I think if we're dealing with REALISTIC wishes, like those bestowed by the Make-A-Wish Foundation, your choices are pretty limited. No sex acts. No money. It's basically "meet someone famous" or "do one cool thing". And meeting famous people is boring as shit. I think I'd probably ask for a free trip or something. But let's face it, those poor Make-A-Wish people probably have to spend 80% of their day explaining to very sick cancer boys why they can't get a blowjob before they pass away. Because that's what every dying young boy wants. Even that kid who's getting to ride with dolphins and shit is probably thinking to himself the whole time, "Man, I really wish they had gotten me a blowjob." If a kid I know ever gets cancer, I'm buying him a blowjob, damn the consequences.
 Fine thoughts indeed from Mr. Magary.  But holy shit, did Ina Garten really snub a Make-A-Wish kid and his or her dream?  For shame.  No more watching you on Food Network or The Cooking Channel.  The young boy is only 6, so I guess having her make up for the snub by taking up Drew's idea is out of the question.  Note:  apparently the bad publicity forced Ina to relent and grant this wish.  It wouldn't seem so bad if she wasn't constantly tossing parties for her friends on her show.  Busy schedule, indeed.

Before I go, you remember Antoine Dodson from this post, right?  The YouTube star with the Bed Intruder Song (just Google search and you'll find it, trust me).
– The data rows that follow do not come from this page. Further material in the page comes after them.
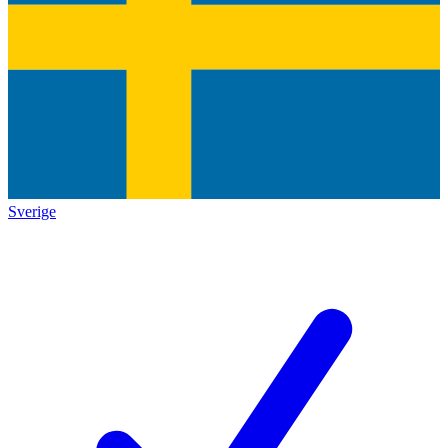
Sverige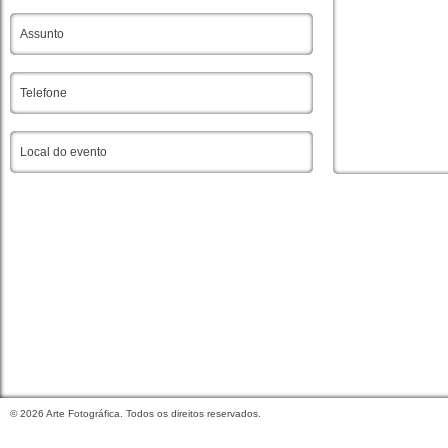
Para orçamentos, os interessados devem inserir o local
em que o evento será realizado. Obrigado.
De acordo com o Regulamento de Proteção de Dad
acima inserida somente servirá para o propósito d
questões. Os dados serão guardados por tempo in
resolução da questão indicada na mensagem. Qua
atualização ou remoção da sua informação capaz de
ser requerida pelo contacto direto através de
geral
© 2026 Arte Fotográfica. Todos os direitos reservados.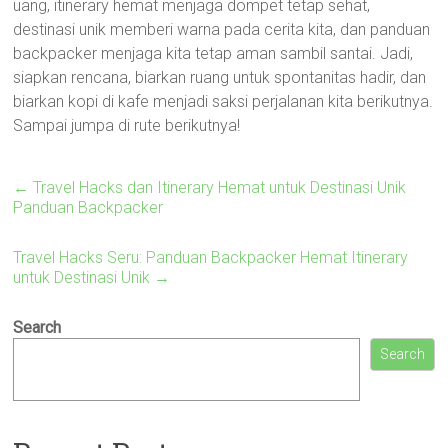
uang, itinerary hemat menjaga dompet tetap sehat,
destinasi unik memberi warna pada cerita kita, dan panduan
backpacker menjaga kita tetap aman sambil santai. Jadi,
siapkan rencana, biarkan ruang untuk spontanitas hadir, dan
biarkan kopi di kafe menjadi saksi perjalanan kita berikutnya.
Sampai jumpa di rute berikutnya!
←
Travel Hacks dan Itinerary Hemat untuk Destinasi Unik
Panduan Backpacker
Travel Hacks Seru: Panduan Backpacker Hemat Itinerary
untuk Destinasi Unik
→
Search
Search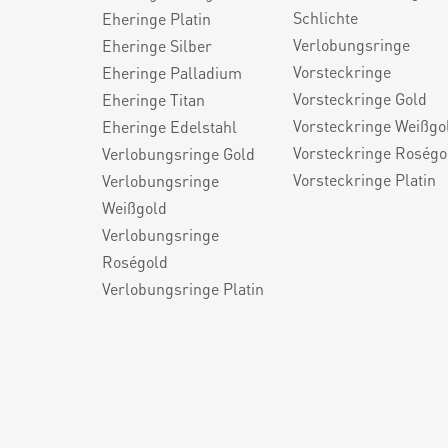
Schlichte
Eheringe Platin
Verlobungsringe
Eheringe Silber
Vorsteckringe
Eheringe Palladium
Vorsteckringe Gold
Eheringe Titan
Vorsteckringe Weißgo
Eheringe Edelstahl
Vorsteckringe Roségo
Verlobungsringe Gold
Vorsteckringe Platin
Verlobungsringe
Weißgold
Verlobungsringe
Roségold
Verlobungsringe Platin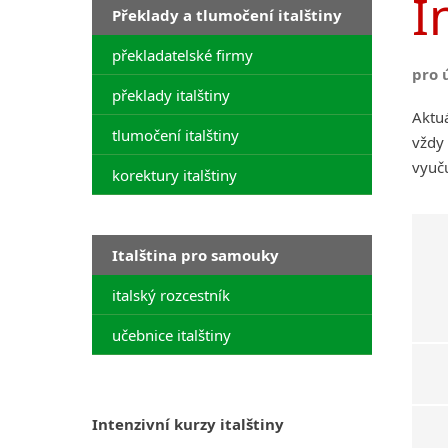
I
Překlady a tlumočení italštiny
překladatelské firmy
pro 
překlady italštiny
Aktuá
tlumočení italštiny
vždy 
vyuču
korektury italštiny
Italština pro samouky
italský rozcestník
učebnice italštiny
Intenzivní kurzy italštiny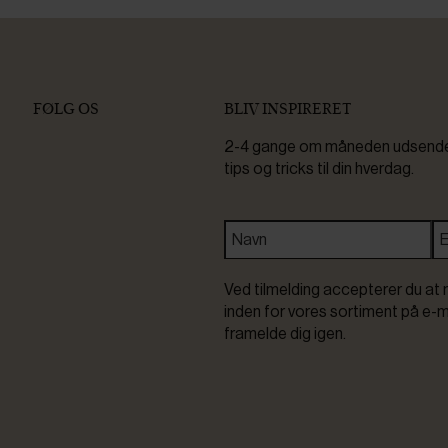
FØLG OS
BLIV INSPIRERET
2-4 gange om måneden udsender 
tips og tricks til din hverdag.
Ved tilmelding accepterer du at 
inden for vores sortiment på e-m
framelde dig igen.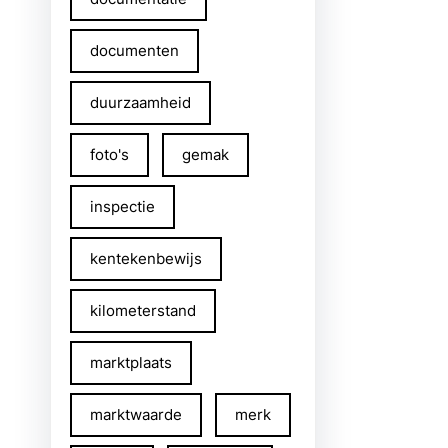
documenten
duurzaamheid
foto's
gemak
inspectie
kentekenbewijs
kilometerstand
marktplaats
marktwaarde
merk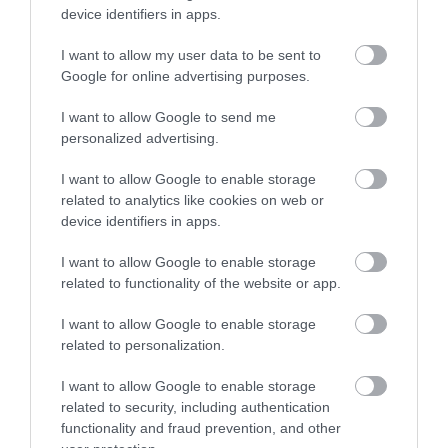
Hivatalos: visszatér a magyar piacra a
device identifiers in apps.
Lada
I want to allow my user data to be sent to
Google for online advertising purposes.
I want to allow Google to send me
personalized advertising.
I want to allow Google to enable storage
related to analytics like cookies on web or
Platós kiviteleket kapott a Lada 4X4, vagy
device identifiers in apps.
más néven a Niva
I want to allow Google to enable storage
related to functionality of the website or app.
I want to allow Google to enable storage
related to personalization.
I want to allow Google to enable storage
related to security, including authentication
functionality and fraud prevention, and other
Újabb X-modellt tervez a Lada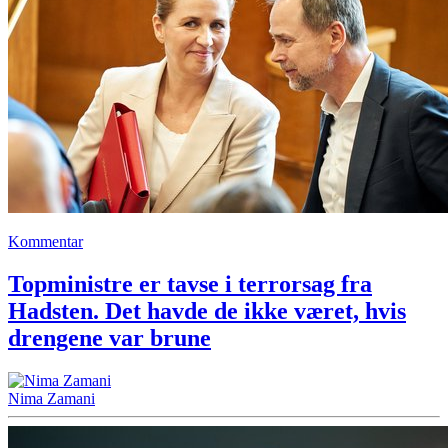
Kommentar
Topministre er tavse i terrorsag fra
Hadsten. Det havde de ikke været, hvis
drengene var brune
Nima Zamani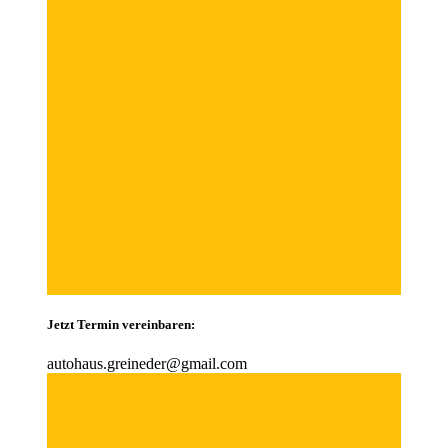
Jetzt Termin vereinbaren:
autohaus.greineder@gmail.com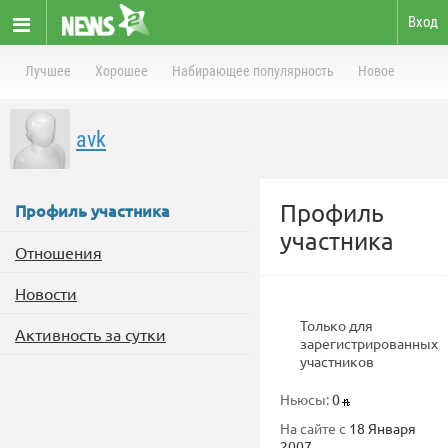
Вход
Лучшее
Хорошее
Набирающее популярность
Новое
avk
Профиль
Профиль участника
участника
Отношения
Новости
Только для
Активность за сутки
зарегистрированных
участников
Ньюсы:
0
На сайте с
18 Января
2007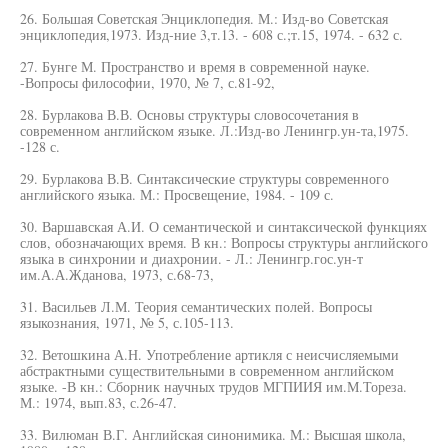
26. Большая Советская Энциклопедия. М.: Изд-во Советская
энциклопедия,1973. Изд-ние 3,т.13. - 608 с.;т.15, 1974. - 632 с.
27. Бунге М. Пространство и время в современной науке.
-Вопросы философии, 1970, № 7, с.81-92,
28. Бурлакова В.В. Основы структуры словосочетания в
современном английском языке. Л.:Изд-во Ленингр.ун-та,1975.
-128 с.
29. Бурлакова В.В. Синтаксические структуры современного
английского языка. М.: Просвещение, 1984. - 109 с.
30. Варшавская А.И. О семантической и синтаксической функциях
слов, обозначающих время. В кн.: Вопросы структуры английского
языка в синхронии и диахронии. - Л.: Ленингр.гос.ун-т
им.А.А.Жданова, 1973, с.68-73,
31. Васильев Л.М. Теория семантических полей. Вопросы
языкознания, 1971, № 5, с.105-113.
32. Ветошкина А.Н. Употребление артикля с неисчисляемыми
абстрактными существительными в современном английском
языке. -В кн.: Сборник научных трудов МГПИИЯ им.М.Тореза.
М.: 1974, вып.83, с.26-47.
33. Вилюман В.Г. Английская синонимика. М.: Высшая школа,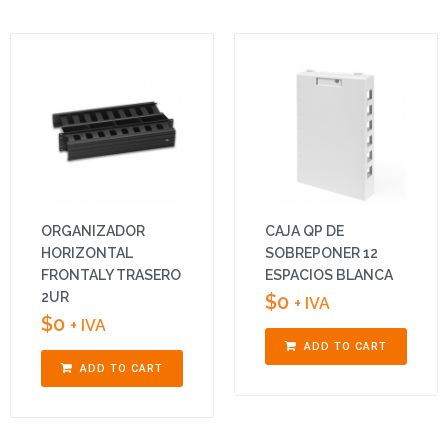
ORGANIZADOR
CAJA QP DE
HORIZONTAL
SOBREPONER 12
FRONTALY TRASERO
ESPACIOS BLANCA
2UR
$
0
+ IVA
$
0
+ IVA
ADD TO CART
ADD TO CART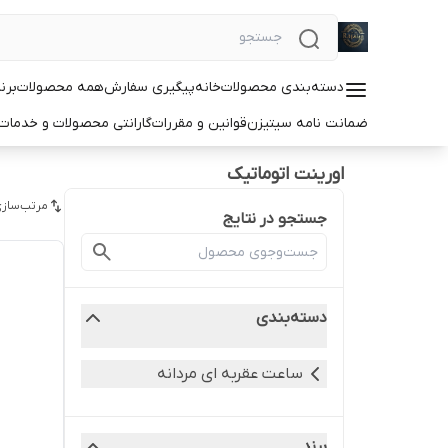
دسته‌بندی محصولات
خانه
پیگیری سفارش
همه محصولات
برن
ضمانت نامه سیتیزن
قوانین و مقررات
گارانتی محصولات و خدما
اورینت اتوماتیک
مرتب‌سازی
جستجو در نتایج
دسته‌بندی
ساعت عقربه ای مردانه
برند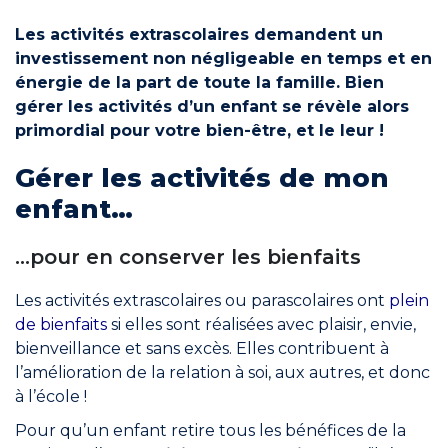
Les activités extrascolaires demandent un
Engagements
investissement non négligeable en temps et en
énergie de la part de toute la famille. Bien
gérer les activités d’un enfant se révèle alors
primordial pour votre bien-être, et le leur !
Gérer les activités de mon
RÉSERVER
enfant…
…pour en conserver les bienfaits
Mon compte
Les activités extrascolaires ou parascolaires ont
plein
de bienfaits
si elles sont réalisées avec plaisir, envie,
bienveillance et sans excès. Elles contribuent à
l’amélioration de la relation à soi, aux autres, et donc
à l’école !
Blog
Pour qu’un enfant retire tous les bénéfices de la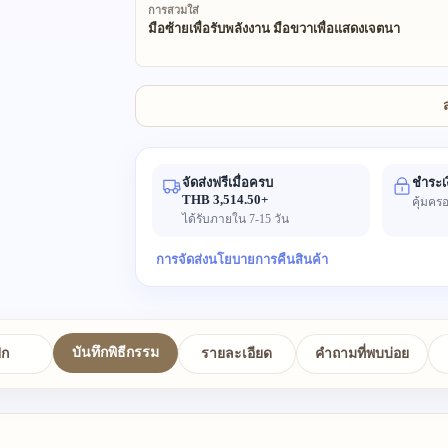
การสวมใส่
มือซ้ายเพื่อรับพลังงาน มือขวาเพื่อแสดงเจตนา
จัดส่งฟรีเมื่อครบ
ชำระเ
THB 3,514.50+
คุ้มครอ
ได้รับภายใน 7-15 วัน
การจัดส่ง
นโยบายการคืนสินค้า
บันทึกพิธีกรรม
ปก
รายละเอียด
คำถามที่พบบ่อย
Turns out he had a bit of a disagreement with the local law enforcement officers and was charged with misdemeanor possession of marijuana, as well as not having insurance for his BEENNZ (E-Class), failing to appear on a traffic warrant and speeding.  Here is a short but sweet post on The Root to get you some early background and give you a place to jump into the details more fully via the blogosphere.

Material from Deadspin used pursuant to terms of  Terms of Use policy.